=== Supplied text ===
There are some cases in which variables that don't fit this description can be treated as continuous, such as FTES or headcount.

A **categorical variable** names a quality of interest possessed, or a category that each observation falls under.

  EXAMPLE: Institutional characteristics: public or private, 2-year or 4-year

4. **Research Question:** An actionable research question concerning the target population frames a pressing higher ed challenge or opportunity as an unsupervised or supervised machine learning task related to available variables. Machine Learning in higher ed is always practical and driven by real challenges with real implications.


## Prepare

Preparing the data for downstream analysis is a process that involves critical steps. It is a central aspect that makes data science truly a science about data, whereas it is often seen as a peripheral necessity in classical statistics. The preparation process involves Data Ingestion and Curation, wrangling and splitting; exploratory data analysis and feature engineering.
===
--- Exercise set ---
A - In the data science passage, change "higher ed" to "higher education" and give the part between "There are some" and "with real implications.", inclusive.
B - Answer these from the data science passage:
(i) Which two variables are named as ones that can sometimes be treated as continuous?
(ii) What heading starts the section on readying data for analysis?
(iii) How is data preparation often seen in classical statistics?
C - Can you pick up the data science passage after its final sentence and keep writing it?
The data that come next are from a separate source.
=== Stored data ===
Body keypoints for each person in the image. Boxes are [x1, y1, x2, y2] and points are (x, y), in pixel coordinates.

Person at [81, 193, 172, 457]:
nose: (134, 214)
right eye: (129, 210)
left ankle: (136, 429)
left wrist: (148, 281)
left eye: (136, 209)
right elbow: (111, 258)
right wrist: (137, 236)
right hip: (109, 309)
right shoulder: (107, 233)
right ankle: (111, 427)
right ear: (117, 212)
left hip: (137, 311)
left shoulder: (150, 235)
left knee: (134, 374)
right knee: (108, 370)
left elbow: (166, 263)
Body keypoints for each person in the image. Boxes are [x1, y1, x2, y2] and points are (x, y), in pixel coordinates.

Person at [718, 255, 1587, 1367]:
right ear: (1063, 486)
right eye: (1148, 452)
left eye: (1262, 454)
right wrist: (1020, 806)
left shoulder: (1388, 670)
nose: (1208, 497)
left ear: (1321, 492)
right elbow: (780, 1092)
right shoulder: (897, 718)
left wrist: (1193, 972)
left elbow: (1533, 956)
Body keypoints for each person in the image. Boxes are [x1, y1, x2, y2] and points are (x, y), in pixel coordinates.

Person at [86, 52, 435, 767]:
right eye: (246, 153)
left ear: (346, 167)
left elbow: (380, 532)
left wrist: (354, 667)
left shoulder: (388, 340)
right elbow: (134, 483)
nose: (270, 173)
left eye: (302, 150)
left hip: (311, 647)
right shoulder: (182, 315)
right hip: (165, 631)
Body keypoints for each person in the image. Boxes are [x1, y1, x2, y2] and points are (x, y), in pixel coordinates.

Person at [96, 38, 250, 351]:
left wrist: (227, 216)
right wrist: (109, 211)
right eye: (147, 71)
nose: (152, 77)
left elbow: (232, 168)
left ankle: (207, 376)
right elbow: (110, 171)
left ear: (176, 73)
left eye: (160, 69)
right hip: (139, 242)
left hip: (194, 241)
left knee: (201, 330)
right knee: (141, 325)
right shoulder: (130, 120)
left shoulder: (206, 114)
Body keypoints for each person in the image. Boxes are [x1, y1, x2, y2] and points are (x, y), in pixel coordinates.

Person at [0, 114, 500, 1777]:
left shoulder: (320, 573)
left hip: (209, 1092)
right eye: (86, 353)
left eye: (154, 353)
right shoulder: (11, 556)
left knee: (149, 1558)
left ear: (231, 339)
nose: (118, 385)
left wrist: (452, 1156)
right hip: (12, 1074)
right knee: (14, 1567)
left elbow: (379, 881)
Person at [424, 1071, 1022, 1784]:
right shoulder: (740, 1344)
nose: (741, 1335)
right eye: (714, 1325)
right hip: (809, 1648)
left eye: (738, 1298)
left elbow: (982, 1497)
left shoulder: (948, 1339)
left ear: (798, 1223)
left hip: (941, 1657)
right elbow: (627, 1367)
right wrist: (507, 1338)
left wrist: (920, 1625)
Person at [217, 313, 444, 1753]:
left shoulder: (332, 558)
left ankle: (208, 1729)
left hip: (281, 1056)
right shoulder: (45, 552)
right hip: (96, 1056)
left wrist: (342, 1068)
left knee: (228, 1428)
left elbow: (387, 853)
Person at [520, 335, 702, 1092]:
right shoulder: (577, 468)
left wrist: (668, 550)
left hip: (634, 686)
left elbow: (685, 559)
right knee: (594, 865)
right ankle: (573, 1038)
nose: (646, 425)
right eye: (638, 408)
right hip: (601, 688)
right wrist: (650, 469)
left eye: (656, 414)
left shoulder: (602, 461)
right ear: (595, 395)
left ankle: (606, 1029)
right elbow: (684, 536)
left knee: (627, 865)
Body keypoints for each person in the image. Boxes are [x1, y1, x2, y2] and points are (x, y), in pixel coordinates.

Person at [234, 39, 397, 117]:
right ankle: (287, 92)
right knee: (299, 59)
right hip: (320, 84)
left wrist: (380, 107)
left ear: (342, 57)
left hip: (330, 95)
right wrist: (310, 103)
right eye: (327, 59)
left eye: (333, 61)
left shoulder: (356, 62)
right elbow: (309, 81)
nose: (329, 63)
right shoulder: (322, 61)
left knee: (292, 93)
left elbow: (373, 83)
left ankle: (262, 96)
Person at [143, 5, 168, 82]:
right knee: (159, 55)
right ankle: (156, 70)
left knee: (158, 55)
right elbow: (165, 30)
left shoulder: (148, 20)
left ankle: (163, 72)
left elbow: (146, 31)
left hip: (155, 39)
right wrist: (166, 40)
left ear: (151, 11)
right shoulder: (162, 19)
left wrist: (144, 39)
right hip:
===
--- Results of the tasks ---
A -
There are some cases in which variables that don't fit this description can be treated as continuous, such as FTES or headcount.

A **categorical variable** names a quality of interest possessed, or a category that each observation falls under.

  EXAMPLE: Institutional characteristics: public or private, 2-year or 4-year

4. **Research Question:** An actionable research question concerning the target population frames a pressing higher education challenge or opportunity as an unsupervised or supervised machine learning task related to available variables. Machine Learning in higher education is always practical and driven by real challenges with real implications.

B -
(i) FTES and headcount
(ii) Prepare
(iii) As a peripheral necessity

C -
#### Data Ingestion and Curation

Once the research question is formulated, it is imperative to identify data sources that can provide the variables we need to derive the insight we seek. Oftentimes this data comes directly from our institution, but there are instances where we may need to request data from another institution, local, state or federal governtmental agencies, etc. Sometimes the data may be freely accessible on the web (such as secondary school performance data or IPEDS data). At this stage, our focus is identifying, extracting, reading and merging data from multiple sources to curate a custom data set with information on our target population. This curation looks at the data from the 30,000 foot view, and addresses the big picture to ensure everything is set up to maximize our ability to answer the research question.

#### Data Wrangling

Unfortunately, the only place you will find data that is truly ready to be analyzed out-of-the-box is in a textbook. In "the wild", data are untidy, unwieldy, and oftentimes uncooperative, like an animal we are trying to tame for domesticated use. The process of taming the animal is not overnight; it takes time, patience and persistence. But for those that persevere, the rewards are great. The same is true concerning data. To get our data machine learning ready, there are quite a number of considerations to address. The Oxford Dictionary defines "wrangle" as *"round up, herd, or take charge of (livestock)"*, and that is an apt description of the multiple steps we'll need to take to "take charge" of our data so that it is cleaned up and ready for machine learning algorithms to learn from.  

#### Data Splitting

**The Vertical Split: Label from Features**

Scikit learn requires us to seperate our target variable from the explanatory variables. This makes alot of sense, because the downstream preprocessing steps will be very different for both.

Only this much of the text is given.